____ Texto selecionado
Meu casaco verde (ou bege)

Eu tenho um velho casaco de inverno. Tenho mais de um, mas agora refiro-me àquele que é verde ou bege — pois sou daltônico e não sei bem a cor dele. Deve ter uns 30 anos ou mais e sempre foi meu. Já está um pouco puído, claro, mas o que posso fazer se uso minhas coisas por anos sem estragá-las? Por exemplo, meu toca-discos é de 1982 e nunca foi parar no conserto.

No ano passado achei que o casaco estava sujo demais e o levei numa lavanderia próxima da livraria, na Venâncio Aires. Os punhos estavam encardidos e ele tinha umas manchas que provavelmente vinham de algum encarquilhado almoço de inverno, talvez no Tuim.

Quando fui buscar meu casaco limpo, o velho senhor dono da lavanderia olhou o resultado e não gostou, porque as manchas ainda estavam ali. Eu disse que queria meu casaco daquele jeito mesmo, mas ele respondeu que de modo algum — ele o lavaria novamente.

Voltei uma semana depois. O dono examinou o casaco e novamente não gostou. As manchas tinham diminuído, mas não totalmente. Insistiam em aparecer.

Ele me pediu desculpas e repetiu que não me entregaria a roupa naquele estado. Eu sorri e combinei de voltar na outra semana.

Quando voltei, ele estava feliz. Tinha conseguido um belo resultado. Ele me mostrou o casaco e realmente estava muito bom, perfeito não fosse o uso.

Três dias depois, voltei com outras roupas para serem lavadas. Não eram tão lendárias quanto o casaco verde (ou bege), só que eu queria pagar mais alguma coisa para aquele senhor tão cuidadoso.

A porta estava fechada. A lavanderia tinha um papel afixado na porta. Eles tinham fechado para sempre.

Falei com os vizinhos e soube que foi por causa da pandemia. O velho senhor não conseguira manter a empresa.

Voltei pra casa com as roupas na sacola.
________
____ Segmento de dados
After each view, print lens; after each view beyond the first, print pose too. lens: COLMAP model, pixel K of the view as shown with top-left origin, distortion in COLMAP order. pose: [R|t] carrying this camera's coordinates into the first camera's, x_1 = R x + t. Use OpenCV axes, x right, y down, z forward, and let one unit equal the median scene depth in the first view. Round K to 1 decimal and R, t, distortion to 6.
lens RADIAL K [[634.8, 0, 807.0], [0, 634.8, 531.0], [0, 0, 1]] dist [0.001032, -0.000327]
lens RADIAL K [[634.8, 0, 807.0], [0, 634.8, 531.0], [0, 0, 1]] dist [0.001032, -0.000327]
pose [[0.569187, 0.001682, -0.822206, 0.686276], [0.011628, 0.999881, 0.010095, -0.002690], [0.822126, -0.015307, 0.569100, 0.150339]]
________
### Tarefa proposta 1
Modifique o trecho do texto sobre o casaco verde que vai de "A porta estava" a "manter a empresa.", trocando "vizinhos" por "moradores da rua".
### Tarefa proposta 2
De acordo com o texto sobre o casaco verde, de que ano é o toca-discos mencionado?

### Resposta do exercício 1
A porta estava fechada. A lavanderia tinha um papel afixado na porta. Eles tinham fechado para sempre.

Falei com os moradores da rua e soube que foi por causa da pandemia. O velho senhor não conseguira manter a empresa.

### Resposta do exercício 2
É de 1982.